━━━ TEXT SHOWN

Studio album by Various artists
- Released: September 2, 2003
- Genre: Christian rock
- Length: 1 hour, 47 minutes
- Label: ForeFront / Emd
- Producer: Pete Stewart

= !Hero (album) =

2003 studio album by various artists

!Hero is an album featuring the songs from the rock opera, !Hero. It is based on the question, "What if Jesus was born in Bethlehem, Pennsylvania?" The rock opera modernizes Jesus' last two years on earth and features a cast of many well-known Christian rock artists with Michael Tait, Rebecca St. James, and Mark Stuart as the three main characters: Hero (Jesus), Maggie (Mary Magdalene), and Petrov (Peter).

━━━━━━
━━━ EXTRACTED MATERIAL

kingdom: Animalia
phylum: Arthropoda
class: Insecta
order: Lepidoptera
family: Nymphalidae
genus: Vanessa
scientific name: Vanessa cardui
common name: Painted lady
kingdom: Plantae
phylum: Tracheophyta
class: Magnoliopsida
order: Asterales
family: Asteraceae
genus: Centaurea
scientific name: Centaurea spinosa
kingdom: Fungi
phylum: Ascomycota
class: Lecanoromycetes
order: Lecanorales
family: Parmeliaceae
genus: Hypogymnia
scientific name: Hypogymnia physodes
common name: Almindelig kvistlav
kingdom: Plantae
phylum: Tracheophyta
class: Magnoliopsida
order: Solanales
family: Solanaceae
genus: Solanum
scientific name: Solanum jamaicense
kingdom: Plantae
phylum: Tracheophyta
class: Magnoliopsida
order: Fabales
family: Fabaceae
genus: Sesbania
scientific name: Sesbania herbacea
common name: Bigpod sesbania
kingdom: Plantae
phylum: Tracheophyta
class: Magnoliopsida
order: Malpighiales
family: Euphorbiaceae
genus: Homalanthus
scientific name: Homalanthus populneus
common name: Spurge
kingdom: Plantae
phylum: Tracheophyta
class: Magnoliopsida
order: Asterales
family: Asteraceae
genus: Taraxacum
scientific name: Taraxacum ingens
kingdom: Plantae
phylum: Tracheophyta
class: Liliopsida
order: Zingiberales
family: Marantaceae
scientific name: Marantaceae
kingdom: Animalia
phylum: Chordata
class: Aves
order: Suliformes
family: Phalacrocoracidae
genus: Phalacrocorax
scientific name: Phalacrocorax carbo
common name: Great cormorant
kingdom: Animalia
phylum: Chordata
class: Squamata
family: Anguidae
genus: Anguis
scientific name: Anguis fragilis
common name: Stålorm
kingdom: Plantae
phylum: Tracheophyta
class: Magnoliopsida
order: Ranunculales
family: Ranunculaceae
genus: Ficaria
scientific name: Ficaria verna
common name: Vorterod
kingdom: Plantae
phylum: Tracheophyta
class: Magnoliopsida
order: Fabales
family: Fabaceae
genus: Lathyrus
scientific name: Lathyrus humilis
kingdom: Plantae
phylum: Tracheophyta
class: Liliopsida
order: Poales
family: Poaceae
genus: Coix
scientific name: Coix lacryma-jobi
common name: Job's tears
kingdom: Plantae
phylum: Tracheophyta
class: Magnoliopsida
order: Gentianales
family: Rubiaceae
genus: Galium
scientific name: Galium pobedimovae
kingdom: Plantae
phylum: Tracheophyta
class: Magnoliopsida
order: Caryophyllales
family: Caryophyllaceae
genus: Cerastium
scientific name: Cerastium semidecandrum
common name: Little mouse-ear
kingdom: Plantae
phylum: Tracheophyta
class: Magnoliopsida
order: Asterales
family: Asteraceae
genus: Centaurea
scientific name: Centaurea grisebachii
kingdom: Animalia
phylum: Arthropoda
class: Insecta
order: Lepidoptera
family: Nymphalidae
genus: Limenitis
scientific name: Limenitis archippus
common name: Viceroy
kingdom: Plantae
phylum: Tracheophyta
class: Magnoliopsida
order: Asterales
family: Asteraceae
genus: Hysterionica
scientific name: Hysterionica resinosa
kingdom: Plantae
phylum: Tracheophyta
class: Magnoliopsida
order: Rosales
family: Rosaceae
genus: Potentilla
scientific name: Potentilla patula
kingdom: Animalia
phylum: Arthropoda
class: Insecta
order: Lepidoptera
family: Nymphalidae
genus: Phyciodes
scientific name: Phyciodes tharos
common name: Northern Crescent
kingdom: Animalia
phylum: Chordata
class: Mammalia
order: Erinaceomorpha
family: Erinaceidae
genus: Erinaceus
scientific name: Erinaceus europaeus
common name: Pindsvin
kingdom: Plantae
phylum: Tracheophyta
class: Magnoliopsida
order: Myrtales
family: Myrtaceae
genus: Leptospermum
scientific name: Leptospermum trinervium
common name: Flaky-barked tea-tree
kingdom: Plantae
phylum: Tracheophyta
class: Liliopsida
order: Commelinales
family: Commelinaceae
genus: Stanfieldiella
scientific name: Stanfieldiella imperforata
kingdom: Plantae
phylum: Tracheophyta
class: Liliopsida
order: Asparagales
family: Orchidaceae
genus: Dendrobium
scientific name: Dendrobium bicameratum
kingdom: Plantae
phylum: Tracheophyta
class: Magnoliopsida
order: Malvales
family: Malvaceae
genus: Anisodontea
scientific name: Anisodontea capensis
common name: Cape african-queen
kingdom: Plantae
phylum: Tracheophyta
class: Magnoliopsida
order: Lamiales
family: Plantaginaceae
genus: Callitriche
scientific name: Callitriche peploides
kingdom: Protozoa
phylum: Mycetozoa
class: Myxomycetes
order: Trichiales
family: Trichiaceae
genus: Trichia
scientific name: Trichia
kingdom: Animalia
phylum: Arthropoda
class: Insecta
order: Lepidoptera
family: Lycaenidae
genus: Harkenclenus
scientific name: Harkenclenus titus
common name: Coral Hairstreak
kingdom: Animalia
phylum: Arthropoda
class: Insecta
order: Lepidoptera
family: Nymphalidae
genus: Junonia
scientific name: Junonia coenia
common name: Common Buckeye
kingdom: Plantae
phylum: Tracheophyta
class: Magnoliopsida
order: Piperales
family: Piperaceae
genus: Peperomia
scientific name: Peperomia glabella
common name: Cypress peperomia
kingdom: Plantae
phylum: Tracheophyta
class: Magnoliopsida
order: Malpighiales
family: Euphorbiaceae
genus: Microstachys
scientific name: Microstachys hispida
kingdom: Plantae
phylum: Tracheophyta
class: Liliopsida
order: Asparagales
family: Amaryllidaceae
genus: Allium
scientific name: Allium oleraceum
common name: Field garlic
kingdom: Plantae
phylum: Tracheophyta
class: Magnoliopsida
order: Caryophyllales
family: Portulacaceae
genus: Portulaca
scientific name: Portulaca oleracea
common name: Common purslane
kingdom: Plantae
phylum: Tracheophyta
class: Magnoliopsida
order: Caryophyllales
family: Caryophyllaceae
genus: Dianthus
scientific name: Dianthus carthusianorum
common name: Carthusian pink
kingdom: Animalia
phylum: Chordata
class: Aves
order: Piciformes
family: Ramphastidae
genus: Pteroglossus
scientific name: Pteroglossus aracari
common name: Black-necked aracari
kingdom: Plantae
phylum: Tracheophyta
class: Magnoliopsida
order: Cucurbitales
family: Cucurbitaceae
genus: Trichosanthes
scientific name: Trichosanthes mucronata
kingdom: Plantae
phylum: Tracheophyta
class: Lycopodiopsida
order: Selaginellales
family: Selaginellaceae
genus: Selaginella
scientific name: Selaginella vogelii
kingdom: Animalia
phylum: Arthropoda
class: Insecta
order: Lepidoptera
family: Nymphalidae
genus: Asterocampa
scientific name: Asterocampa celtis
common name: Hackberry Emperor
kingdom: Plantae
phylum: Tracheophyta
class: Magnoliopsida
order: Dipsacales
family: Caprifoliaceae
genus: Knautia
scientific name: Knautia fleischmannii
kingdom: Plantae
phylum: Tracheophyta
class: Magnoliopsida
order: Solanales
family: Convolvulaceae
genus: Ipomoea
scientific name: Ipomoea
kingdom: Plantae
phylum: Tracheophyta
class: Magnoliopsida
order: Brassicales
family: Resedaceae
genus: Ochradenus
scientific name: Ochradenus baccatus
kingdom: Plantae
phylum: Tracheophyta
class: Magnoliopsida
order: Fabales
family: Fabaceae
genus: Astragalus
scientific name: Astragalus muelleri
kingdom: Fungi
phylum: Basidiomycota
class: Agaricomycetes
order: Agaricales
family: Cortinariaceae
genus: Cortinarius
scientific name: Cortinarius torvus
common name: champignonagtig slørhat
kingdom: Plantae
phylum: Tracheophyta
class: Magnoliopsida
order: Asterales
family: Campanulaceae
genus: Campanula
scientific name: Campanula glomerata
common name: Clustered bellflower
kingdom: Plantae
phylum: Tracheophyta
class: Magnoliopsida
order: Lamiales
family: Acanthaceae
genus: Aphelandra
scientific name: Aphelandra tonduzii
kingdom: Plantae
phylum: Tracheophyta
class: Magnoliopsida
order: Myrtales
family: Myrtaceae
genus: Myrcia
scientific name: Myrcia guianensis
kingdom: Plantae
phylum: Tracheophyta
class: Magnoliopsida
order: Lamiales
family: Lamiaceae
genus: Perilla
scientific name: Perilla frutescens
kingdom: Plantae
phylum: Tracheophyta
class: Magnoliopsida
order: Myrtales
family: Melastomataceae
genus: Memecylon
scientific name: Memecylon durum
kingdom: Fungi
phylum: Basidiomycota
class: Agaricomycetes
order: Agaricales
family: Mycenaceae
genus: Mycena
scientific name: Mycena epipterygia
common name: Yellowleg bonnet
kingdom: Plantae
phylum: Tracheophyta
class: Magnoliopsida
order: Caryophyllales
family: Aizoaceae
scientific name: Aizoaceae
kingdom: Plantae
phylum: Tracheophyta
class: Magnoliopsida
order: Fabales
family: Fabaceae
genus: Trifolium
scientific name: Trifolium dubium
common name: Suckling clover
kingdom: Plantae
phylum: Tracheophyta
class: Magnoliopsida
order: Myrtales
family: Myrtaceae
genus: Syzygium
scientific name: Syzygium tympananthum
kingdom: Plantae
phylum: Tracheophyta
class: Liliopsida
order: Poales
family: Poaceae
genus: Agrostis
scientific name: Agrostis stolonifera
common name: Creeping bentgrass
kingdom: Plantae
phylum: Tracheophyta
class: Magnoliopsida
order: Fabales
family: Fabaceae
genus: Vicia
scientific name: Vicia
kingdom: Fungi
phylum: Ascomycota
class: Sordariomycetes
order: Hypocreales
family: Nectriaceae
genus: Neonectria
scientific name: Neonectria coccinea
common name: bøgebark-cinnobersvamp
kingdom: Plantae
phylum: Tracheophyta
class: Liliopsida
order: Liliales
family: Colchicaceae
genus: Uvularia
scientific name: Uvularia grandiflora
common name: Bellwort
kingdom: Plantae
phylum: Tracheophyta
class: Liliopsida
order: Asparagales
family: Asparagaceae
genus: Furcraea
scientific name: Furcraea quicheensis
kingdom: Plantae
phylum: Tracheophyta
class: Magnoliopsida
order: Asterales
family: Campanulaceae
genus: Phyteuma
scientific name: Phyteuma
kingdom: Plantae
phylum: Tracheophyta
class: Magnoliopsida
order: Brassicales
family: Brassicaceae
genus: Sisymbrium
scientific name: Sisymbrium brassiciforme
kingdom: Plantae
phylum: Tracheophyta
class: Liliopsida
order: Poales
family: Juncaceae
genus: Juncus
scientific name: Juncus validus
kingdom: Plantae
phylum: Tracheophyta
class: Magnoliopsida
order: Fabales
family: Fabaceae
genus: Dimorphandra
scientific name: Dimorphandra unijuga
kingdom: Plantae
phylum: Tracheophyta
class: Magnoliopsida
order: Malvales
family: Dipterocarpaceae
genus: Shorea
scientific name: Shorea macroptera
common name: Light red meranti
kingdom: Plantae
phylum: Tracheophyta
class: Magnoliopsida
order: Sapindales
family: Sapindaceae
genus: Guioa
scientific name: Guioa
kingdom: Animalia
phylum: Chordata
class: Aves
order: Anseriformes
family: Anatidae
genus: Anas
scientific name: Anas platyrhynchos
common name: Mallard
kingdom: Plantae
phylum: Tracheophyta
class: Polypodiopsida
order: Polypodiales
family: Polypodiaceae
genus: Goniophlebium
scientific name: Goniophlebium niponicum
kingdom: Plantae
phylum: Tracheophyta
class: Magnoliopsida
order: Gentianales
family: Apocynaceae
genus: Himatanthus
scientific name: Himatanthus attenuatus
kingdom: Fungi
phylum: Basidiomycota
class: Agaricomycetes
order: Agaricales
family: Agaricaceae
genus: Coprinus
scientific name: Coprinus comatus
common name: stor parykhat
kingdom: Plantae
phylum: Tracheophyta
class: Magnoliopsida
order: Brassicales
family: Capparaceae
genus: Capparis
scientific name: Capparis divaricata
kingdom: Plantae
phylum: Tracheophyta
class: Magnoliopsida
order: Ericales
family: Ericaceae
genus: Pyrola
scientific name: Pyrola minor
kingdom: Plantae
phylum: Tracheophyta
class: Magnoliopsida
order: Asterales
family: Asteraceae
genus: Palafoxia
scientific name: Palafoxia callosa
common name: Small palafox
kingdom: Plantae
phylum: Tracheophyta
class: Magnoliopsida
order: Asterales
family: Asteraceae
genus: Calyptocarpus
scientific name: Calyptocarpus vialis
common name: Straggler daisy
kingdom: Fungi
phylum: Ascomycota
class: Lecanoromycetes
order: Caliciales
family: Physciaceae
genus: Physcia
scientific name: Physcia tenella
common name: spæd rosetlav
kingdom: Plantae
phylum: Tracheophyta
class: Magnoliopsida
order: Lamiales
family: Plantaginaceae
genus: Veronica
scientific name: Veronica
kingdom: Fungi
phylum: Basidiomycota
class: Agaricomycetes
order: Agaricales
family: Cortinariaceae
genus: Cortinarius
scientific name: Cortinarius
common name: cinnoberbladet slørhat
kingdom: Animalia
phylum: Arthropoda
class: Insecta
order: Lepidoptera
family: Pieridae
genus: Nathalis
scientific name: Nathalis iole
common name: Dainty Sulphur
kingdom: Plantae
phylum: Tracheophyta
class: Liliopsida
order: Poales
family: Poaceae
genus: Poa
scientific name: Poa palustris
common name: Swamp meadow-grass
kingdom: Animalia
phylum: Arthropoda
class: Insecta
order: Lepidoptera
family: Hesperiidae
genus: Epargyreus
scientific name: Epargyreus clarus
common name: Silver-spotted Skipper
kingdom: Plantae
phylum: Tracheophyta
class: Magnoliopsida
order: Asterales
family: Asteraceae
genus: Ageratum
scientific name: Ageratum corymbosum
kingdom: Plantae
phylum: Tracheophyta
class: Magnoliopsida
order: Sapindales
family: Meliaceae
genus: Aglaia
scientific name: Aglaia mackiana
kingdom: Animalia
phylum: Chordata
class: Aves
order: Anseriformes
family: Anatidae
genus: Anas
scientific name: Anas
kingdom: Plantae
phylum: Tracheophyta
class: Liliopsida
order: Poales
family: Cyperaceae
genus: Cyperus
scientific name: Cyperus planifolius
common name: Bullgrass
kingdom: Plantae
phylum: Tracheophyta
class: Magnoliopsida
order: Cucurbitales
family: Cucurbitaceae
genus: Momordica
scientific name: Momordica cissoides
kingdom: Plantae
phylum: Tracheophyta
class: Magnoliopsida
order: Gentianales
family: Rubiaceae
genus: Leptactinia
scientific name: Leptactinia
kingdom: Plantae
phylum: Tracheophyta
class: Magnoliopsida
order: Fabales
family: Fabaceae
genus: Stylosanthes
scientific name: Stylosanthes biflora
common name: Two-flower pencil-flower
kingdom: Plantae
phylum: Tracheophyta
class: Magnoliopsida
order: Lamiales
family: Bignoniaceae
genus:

━━━━━━

| WHAT THE TASK REQUIRES |
Return, word for word, the stretch of the !Hero album text from "2003 studio album" through "and Petrov (Peter).".

| SOLUTION FOR THIS TASK |
2003 studio album by various artists

!Hero is an album featuring the songs from the rock opera, !Hero. It is based on the question, "What if Jesus was born in Bethlehem, Pennsylvania?" The rock opera modernizes Jesus' last two years on earth and features a cast of many well-known Christian rock artists with Michael Tait, Rebecca St. James, and Mark Stuart as the three main characters: Hero (Jesus), Maggie (Mary Magdalene), and Petrov (Peter).